Mr. Wainwright is the son of two songwriters, Loudon Wainwright III and Kate McGarrigle; he joked about being the scion of a folk dynasty. His band included three more second-generation songwriters. His sister Martha Wainwright and Jenni Muldaur, the daughter of Geoff and Maria Muldaur, both sang backup vocals, and Teddy Thompson, the son of Richard and Linda Thompson, played guitar and opened the concert with his own solo set.

Mr. Wainwright's song "Want" declared, "I don't want to be John Lennon or Leonard Cohen/I just want to be my Dad with a slight sprinkling of my mother." Actually, Mr. Wainwright has absorbed not only his parents' folky guitar chords and parlor songs but also waltzes, operatic arias, standards and 1960's pop. Playing piano or guitar, he sidesteps most current music, and he doesn't exactly recreate any given era.

Instead he lingers in a zone where melody reigns and the music sounds cozy, but there's no false comfort. "Is there anyone else who's too in love with beauty?" he sang in "I Don't Know What It Is," adding, "Is there anyone else who has slightly mysterious bruises?"

What saves his songs from the taint of whining is their elaborate, eccentric structure. Much of the set came from Mr. Wainwright's new album, "Want One" (Dreamworks), which lavishes orchestrations and vocal harmonies on the songs. Although he sang about living in Manhattan, the music often looked toward California, particularly the stately sway of Beach Boys ballads. Within the plush sanctuaries of the music, he confessed to confusion and desperate need.
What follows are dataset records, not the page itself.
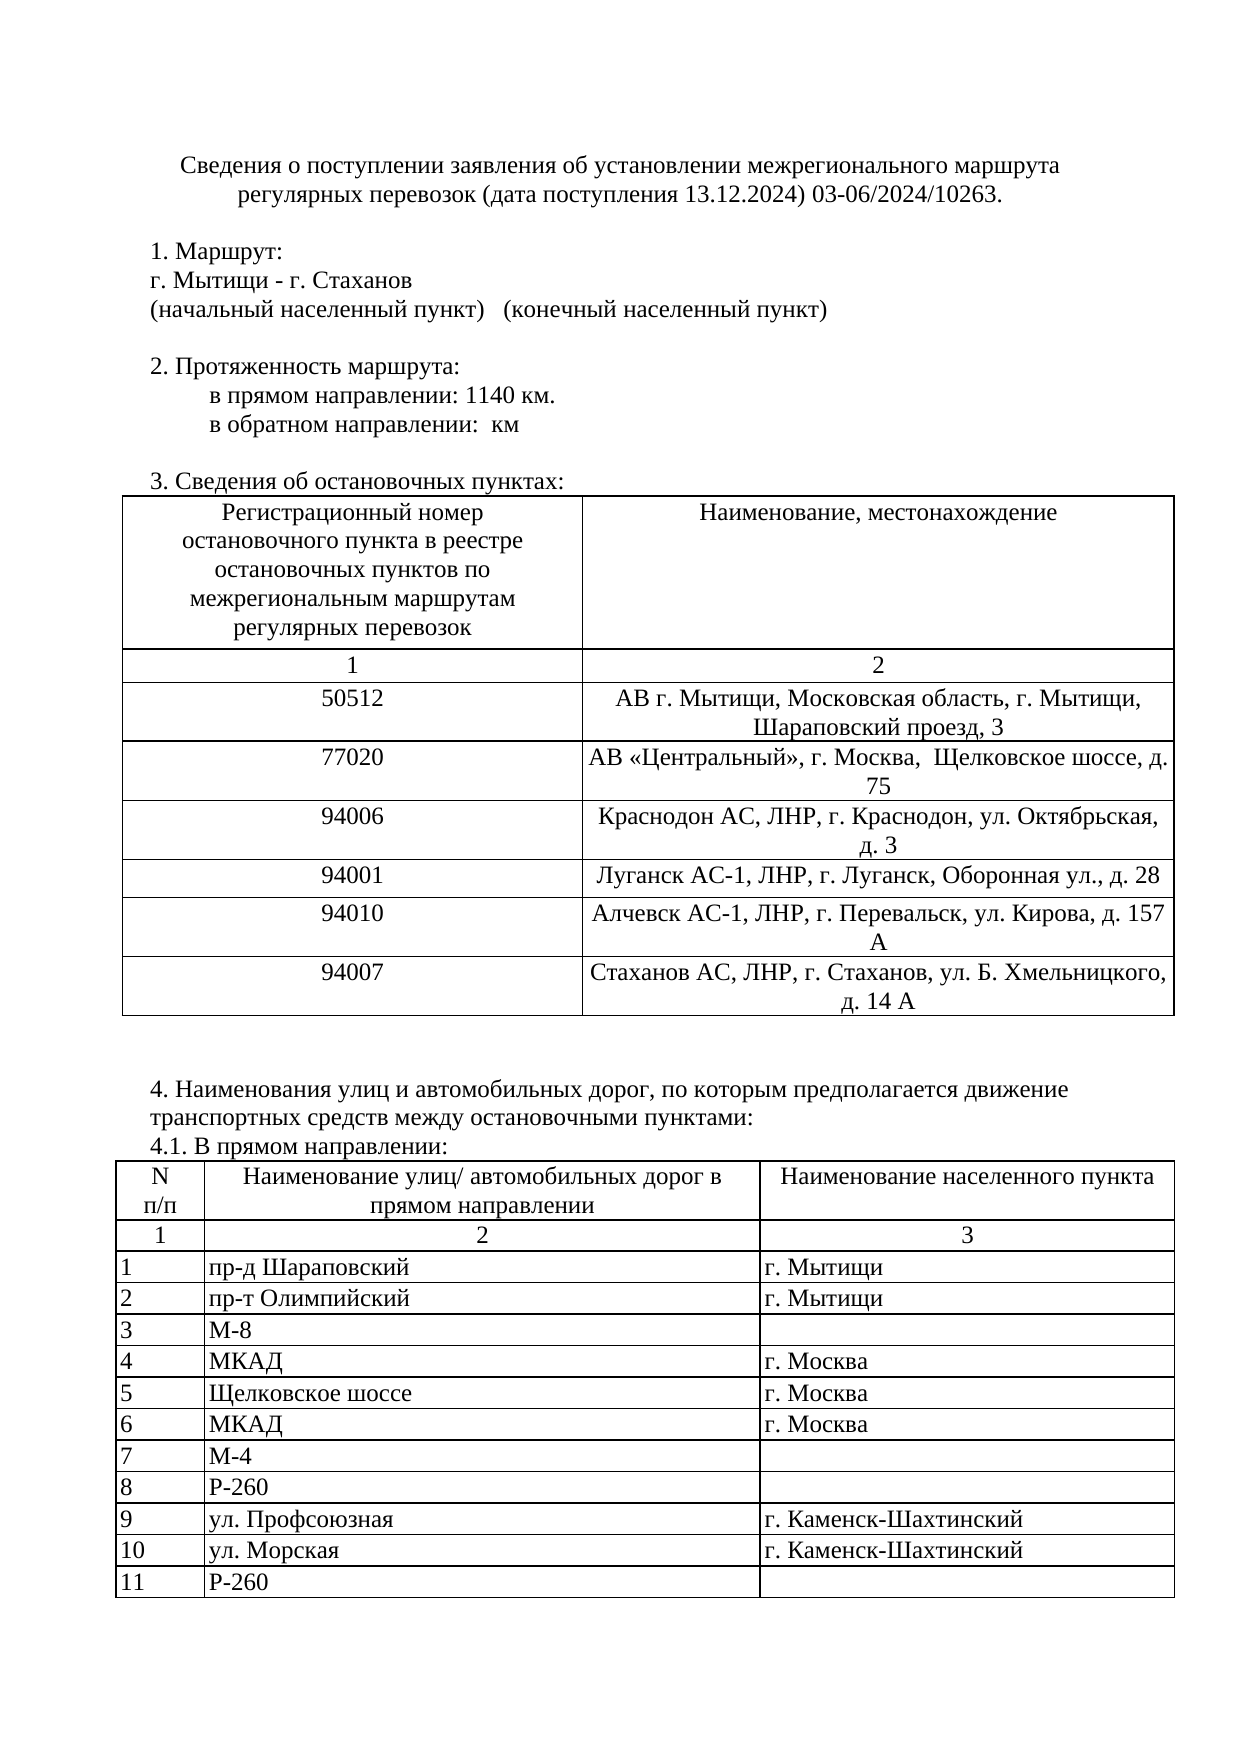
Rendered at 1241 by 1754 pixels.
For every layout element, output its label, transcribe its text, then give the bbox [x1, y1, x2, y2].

table_cell 8 [117, 1472, 204, 1502]
table_cell М-4 [205, 1441, 759, 1471]
text (начальный населенный пункт) (конечный населенный пункт) [150, 294, 1090, 322]
table_cell Р-260 [205, 1567, 759, 1596]
table_cell 77020 [123, 742, 582, 799]
text в прямом направлении: 1140 км. [150, 380, 1090, 409]
table_cell 94010 [123, 898, 582, 956]
table_cell Краснодон АС, ЛНР, г. Краснодон, ул. Октябрьская, д. 3 [583, 801, 1173, 858]
table_cell МКАД [205, 1346, 759, 1376]
table_cell 94007 [123, 957, 582, 1014]
table_cell 50512 [123, 683, 582, 740]
table_cell АВ «Центральный», г. Москва, Щелковское шоссе, д. 75 [583, 742, 1173, 799]
table_cell 6 [117, 1409, 204, 1439]
table_cell 4 [117, 1346, 204, 1376]
table_cell 1 [117, 1221, 204, 1250]
table_cell 1 [117, 1252, 204, 1282]
table_cell 2 [583, 650, 1173, 681]
text Сведения о поступлении заявления об установлении межрегионального маршрута регулярных перевозок (дата поступления 13.12.2024) 03-06/2024/10263. [150, 150, 1090, 207]
table_cell Алчевск АС-1, ЛНР, г. Перевальск, ул. Кирова, д. 157 А [583, 898, 1173, 956]
table_cell 9 [117, 1504, 204, 1533]
table_cell ул. Профсоюзная [205, 1504, 759, 1533]
table_cell г. Москва [761, 1409, 1174, 1439]
table_cell М-8 [205, 1315, 759, 1345]
text в обратном направлении: км [150, 409, 1090, 437]
table_cell ул. Морская [205, 1535, 759, 1565]
table_cell 3 [761, 1221, 1174, 1250]
text 3. Сведения об остановочных пунктах: [150, 466, 1090, 495]
text г. Мытищи - г. Стаханов [150, 265, 1090, 294]
table_cell 5 [117, 1378, 204, 1408]
table_header Наименование, местонахождение [583, 497, 1173, 648]
table_cell 1 [123, 650, 582, 681]
table_cell [761, 1567, 1174, 1596]
table_cell 94001 [123, 860, 582, 896]
table_cell Стаханов АС, ЛНР, г. Стаханов, ул. Б. Хмельницкого, д. 14 А [583, 957, 1173, 1014]
table_cell г. Москва [761, 1378, 1174, 1408]
text 2. Протяженность маршрута: [150, 351, 1090, 380]
table_cell Щелковское шоссе [205, 1378, 759, 1408]
table_cell [761, 1441, 1174, 1471]
table_cell г. Каменск-Шахтинский [761, 1535, 1174, 1565]
table_header Наименование населенного пункта [761, 1162, 1174, 1219]
table_cell 10 [117, 1535, 204, 1565]
table_cell АВ г. Мытищи, Московская область, г. Мытищи, Шараповский проезд, 3 [583, 683, 1173, 740]
table_header N п/п [117, 1162, 204, 1219]
table_cell 94006 [123, 801, 582, 858]
table_cell Луганск АС-1, ЛНР, г. Луганск, Оборонная ул., д. 28 [583, 860, 1173, 896]
table_cell 7 [117, 1441, 204, 1471]
table_cell МКАД [205, 1409, 759, 1439]
table_header Регистрационный номер остановочного пункта в реестре остановочных пунктов по межрегиональным маршрутам регулярных перевозок [123, 497, 582, 648]
table_cell [761, 1472, 1174, 1502]
table_cell г. Москва [761, 1346, 1174, 1376]
table_cell 2 [117, 1283, 204, 1313]
table_cell пр-д Шараповский [205, 1252, 759, 1282]
text 4. Наименования улиц и автомобильных дорог, по которым предполагается движение транспортных средств между остановочными пунктами: [150, 1074, 1090, 1131]
table_cell г. Мытищи [761, 1283, 1174, 1313]
table_cell [761, 1315, 1174, 1345]
table_header Наименование улиц/ автомобильных дорог в прямом направлении [205, 1162, 759, 1219]
text 1. Маршрут: [150, 236, 1090, 265]
table_cell 3 [117, 1315, 204, 1345]
table_cell г. Мытищи [761, 1252, 1174, 1282]
table_cell 11 [117, 1567, 204, 1596]
table_cell 2 [205, 1221, 759, 1250]
table_cell пр-т Олимпийский [205, 1283, 759, 1313]
table_cell г. Каменск-Шахтинский [761, 1504, 1174, 1533]
table_cell Р-260 [205, 1472, 759, 1502]
text 4.1. В прямом направлении: [150, 1131, 1090, 1160]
Mr. Thompson has also learned well from his parents, who personalized the heritage of English traditional songs. He uses sturdy, folky melodies and gallows-humored lyrics to portray himself as a deeply troubled character: "I don't even like you, oh can't you tell?/Whenever I'm sober I treat you like hell," he sang. Sparse guitar chords, subtly changing in the course of a song, were all the accompaniment he needed for his smooth, reedy voice, and playing the songs absolutely straight brought out all their bleak stoicism.